Rewrite the records as a JSON list of strings, one string per line and leaving out blank lines, starting at the beginning of the records and going on through the line that contains "godini - 11.12.2023.".

━━ Provided information ━━

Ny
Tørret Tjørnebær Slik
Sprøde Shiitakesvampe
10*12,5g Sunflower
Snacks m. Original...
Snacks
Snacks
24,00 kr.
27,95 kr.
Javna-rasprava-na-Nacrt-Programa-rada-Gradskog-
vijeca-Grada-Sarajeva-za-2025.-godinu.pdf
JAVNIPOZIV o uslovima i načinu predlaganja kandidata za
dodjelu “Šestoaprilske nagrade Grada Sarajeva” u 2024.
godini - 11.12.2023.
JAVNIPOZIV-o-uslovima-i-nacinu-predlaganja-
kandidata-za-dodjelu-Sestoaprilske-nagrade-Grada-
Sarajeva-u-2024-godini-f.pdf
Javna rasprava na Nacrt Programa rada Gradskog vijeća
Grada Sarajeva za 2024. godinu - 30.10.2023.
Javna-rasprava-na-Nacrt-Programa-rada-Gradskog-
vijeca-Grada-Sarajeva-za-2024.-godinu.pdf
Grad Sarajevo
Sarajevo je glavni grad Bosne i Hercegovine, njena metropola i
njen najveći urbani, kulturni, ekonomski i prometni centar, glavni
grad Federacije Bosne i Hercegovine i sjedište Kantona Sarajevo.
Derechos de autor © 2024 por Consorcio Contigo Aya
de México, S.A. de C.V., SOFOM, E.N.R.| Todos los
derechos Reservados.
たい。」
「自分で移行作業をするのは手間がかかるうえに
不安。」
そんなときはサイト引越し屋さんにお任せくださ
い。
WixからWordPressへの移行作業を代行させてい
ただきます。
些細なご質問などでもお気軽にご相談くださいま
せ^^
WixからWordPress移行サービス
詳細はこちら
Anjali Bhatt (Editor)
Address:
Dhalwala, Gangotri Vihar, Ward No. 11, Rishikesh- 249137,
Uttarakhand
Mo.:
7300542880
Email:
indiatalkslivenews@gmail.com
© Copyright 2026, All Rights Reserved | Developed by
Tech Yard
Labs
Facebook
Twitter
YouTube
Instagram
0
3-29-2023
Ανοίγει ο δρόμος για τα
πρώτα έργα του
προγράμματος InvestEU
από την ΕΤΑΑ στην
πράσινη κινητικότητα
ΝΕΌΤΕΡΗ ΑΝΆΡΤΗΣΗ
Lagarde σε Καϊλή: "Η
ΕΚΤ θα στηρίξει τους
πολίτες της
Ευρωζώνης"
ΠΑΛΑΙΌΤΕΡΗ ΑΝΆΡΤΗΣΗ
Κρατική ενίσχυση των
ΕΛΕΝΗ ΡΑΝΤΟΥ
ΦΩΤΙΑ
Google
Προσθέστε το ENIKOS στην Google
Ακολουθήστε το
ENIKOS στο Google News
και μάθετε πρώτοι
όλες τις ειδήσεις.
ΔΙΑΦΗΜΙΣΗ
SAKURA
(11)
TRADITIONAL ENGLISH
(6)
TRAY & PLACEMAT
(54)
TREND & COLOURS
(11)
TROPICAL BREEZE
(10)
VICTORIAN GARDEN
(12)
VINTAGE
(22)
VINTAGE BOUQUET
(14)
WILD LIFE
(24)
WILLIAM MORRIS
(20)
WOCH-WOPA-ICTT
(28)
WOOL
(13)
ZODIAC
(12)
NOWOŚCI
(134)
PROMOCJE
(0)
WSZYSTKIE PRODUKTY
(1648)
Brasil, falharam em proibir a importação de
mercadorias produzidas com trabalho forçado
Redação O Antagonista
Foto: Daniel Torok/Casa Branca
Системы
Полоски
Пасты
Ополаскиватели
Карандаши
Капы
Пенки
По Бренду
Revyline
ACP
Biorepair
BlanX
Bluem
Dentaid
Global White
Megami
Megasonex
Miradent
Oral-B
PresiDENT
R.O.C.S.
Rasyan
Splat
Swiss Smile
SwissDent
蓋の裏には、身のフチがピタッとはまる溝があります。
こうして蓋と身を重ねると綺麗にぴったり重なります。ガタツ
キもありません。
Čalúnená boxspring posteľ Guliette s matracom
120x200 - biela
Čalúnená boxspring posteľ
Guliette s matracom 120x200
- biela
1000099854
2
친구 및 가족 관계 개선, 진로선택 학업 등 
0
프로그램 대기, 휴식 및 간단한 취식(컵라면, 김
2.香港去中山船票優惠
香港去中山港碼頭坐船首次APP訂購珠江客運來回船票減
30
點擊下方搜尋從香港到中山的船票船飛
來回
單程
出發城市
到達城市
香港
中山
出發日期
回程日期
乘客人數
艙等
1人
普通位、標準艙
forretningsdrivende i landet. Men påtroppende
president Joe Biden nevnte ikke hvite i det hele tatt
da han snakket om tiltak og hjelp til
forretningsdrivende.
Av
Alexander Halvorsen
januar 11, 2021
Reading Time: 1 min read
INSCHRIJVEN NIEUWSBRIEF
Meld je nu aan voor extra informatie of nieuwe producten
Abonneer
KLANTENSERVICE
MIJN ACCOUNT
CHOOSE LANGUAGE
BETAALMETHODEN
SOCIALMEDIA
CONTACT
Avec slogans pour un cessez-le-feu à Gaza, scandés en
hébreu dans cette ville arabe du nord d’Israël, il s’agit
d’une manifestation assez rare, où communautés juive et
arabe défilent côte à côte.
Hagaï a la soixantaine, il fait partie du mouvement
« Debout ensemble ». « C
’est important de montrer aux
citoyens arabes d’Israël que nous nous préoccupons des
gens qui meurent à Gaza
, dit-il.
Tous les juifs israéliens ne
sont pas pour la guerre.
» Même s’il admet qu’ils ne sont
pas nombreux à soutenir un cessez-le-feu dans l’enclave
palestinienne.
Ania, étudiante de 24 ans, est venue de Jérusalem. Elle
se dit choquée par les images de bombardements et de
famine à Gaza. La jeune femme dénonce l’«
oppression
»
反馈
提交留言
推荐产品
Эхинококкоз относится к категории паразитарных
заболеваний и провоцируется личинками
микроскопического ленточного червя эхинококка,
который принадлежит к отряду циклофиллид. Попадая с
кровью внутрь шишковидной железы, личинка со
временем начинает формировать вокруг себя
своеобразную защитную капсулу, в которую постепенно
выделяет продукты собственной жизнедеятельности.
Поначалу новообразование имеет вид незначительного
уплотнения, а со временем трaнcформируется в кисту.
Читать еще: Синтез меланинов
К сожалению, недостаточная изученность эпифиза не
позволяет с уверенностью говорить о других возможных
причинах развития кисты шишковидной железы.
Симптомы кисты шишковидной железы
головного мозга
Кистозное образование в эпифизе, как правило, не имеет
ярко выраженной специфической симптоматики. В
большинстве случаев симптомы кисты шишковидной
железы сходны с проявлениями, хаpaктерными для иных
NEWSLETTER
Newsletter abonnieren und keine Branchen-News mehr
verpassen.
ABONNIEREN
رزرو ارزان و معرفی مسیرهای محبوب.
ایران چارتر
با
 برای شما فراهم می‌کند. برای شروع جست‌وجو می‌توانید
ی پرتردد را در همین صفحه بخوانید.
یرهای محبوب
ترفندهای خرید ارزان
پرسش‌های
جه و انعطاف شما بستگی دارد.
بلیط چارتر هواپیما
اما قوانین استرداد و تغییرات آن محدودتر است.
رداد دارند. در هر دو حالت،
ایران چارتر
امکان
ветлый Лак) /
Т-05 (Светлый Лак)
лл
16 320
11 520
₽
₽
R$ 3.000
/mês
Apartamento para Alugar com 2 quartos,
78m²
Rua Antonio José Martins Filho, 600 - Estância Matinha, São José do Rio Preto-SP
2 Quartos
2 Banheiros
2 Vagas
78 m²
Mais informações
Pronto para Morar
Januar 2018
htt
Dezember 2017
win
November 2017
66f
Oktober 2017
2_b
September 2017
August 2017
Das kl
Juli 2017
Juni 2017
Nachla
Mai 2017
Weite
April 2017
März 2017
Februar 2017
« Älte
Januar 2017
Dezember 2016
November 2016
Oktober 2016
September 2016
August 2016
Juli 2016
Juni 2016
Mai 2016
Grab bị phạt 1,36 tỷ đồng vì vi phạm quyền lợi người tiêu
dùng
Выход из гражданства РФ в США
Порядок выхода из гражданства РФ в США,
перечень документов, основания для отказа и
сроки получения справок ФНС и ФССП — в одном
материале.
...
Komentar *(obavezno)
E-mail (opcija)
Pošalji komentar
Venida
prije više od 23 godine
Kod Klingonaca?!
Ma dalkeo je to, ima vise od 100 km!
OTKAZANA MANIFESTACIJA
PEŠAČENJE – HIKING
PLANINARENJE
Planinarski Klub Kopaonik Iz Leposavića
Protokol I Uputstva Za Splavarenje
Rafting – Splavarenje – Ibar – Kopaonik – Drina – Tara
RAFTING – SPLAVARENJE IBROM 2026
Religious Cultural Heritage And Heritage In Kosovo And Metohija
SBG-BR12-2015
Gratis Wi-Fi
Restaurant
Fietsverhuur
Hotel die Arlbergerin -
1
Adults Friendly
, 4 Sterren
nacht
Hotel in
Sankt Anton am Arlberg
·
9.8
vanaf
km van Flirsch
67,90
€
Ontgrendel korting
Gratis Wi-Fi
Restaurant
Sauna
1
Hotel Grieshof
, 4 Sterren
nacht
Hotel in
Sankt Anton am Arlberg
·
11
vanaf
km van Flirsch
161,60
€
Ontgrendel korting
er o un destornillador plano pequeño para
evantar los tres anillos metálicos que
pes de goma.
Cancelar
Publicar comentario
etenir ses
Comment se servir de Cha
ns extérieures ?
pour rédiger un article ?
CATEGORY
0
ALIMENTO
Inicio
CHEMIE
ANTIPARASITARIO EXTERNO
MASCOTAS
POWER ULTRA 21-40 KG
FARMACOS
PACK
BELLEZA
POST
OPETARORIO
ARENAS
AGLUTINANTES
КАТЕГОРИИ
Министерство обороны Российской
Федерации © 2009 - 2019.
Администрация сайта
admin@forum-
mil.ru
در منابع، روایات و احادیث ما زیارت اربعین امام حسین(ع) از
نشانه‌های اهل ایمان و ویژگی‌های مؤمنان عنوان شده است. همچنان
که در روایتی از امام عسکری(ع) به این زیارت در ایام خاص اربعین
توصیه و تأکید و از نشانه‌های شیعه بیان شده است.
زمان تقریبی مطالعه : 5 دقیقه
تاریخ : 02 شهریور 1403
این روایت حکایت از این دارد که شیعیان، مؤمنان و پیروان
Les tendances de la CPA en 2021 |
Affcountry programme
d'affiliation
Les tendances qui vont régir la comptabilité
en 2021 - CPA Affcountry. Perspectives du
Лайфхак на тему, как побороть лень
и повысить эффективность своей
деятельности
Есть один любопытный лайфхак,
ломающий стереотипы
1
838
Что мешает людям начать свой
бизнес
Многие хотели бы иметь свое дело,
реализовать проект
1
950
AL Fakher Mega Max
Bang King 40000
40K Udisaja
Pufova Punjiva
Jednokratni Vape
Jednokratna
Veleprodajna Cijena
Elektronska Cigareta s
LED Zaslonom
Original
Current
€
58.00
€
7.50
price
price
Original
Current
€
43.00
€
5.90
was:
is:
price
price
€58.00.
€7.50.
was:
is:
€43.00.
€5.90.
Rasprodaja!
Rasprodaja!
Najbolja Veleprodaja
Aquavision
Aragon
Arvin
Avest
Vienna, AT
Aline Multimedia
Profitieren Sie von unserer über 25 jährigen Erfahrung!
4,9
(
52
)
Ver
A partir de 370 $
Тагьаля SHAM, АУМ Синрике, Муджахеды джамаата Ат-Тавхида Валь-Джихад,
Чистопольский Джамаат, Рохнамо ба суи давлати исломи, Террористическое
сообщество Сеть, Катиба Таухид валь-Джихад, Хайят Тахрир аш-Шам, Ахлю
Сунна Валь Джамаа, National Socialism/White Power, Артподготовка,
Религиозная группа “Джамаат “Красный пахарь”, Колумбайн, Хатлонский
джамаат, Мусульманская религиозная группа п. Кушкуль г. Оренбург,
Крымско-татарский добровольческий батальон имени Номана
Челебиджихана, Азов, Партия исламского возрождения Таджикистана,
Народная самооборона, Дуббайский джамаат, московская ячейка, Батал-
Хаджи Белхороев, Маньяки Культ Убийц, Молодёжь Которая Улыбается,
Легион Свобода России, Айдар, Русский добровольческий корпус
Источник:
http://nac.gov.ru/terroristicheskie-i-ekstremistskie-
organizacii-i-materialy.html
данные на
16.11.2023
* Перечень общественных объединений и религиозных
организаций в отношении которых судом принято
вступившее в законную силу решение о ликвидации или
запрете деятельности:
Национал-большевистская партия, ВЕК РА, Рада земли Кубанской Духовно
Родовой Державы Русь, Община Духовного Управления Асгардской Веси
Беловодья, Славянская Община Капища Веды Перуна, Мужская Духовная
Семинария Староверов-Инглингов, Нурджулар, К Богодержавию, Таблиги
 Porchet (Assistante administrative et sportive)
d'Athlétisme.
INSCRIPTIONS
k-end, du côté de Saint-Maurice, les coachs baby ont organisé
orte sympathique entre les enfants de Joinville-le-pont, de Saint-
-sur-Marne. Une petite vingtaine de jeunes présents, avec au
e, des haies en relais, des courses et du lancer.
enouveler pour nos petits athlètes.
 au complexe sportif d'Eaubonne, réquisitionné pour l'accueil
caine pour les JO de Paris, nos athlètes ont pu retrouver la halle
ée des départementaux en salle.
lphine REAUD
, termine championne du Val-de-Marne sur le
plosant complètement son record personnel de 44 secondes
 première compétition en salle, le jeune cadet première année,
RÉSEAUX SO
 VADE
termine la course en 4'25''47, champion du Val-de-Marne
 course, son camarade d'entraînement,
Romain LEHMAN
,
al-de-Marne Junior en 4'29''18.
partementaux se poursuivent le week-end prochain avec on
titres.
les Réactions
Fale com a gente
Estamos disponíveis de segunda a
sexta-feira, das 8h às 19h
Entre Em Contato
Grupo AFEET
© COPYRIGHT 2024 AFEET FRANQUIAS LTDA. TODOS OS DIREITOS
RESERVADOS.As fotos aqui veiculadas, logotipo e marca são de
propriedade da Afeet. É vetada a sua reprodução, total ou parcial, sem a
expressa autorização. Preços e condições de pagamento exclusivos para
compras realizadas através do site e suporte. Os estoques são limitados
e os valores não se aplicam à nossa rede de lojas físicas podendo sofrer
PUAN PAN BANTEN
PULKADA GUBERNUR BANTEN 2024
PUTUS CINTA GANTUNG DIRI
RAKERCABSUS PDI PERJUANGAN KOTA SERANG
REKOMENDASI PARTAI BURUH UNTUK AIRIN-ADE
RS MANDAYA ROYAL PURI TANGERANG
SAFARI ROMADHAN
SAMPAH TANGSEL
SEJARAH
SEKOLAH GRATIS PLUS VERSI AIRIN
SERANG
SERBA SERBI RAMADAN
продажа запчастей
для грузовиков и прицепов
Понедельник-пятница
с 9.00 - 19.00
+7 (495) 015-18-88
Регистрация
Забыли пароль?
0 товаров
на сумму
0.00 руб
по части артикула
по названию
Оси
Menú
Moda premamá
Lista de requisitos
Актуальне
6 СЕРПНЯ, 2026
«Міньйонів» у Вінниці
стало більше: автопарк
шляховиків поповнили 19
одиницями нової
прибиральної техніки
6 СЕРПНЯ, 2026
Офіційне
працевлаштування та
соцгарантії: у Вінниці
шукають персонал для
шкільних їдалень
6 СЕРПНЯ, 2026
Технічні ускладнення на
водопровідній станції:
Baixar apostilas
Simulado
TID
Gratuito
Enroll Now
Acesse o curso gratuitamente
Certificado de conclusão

━━━

> _Solution to the exercise_
[
  "Ny",
  "Tørret Tjørnebær Slik",
  "Sprøde Shiitakesvampe",
  "10*12,5g Sunflower",
  "Snacks m. Original...",
  "Snacks",
  "Snacks",
  "24,00 kr.",
  "27,95 kr.",
  "Javna-rasprava-na-Nacrt-Programa-rada-Gradskog-",
  "vijeca-Grada-Sarajeva-za-2025.-godinu.pdf",
  "JAVNIPOZIV o uslovima i načinu predlaganja kandidata za",
  "dodjelu “Šestoaprilske nagrade Grada Sarajeva” u 2024.",
  "godini - 11.12.2023."
]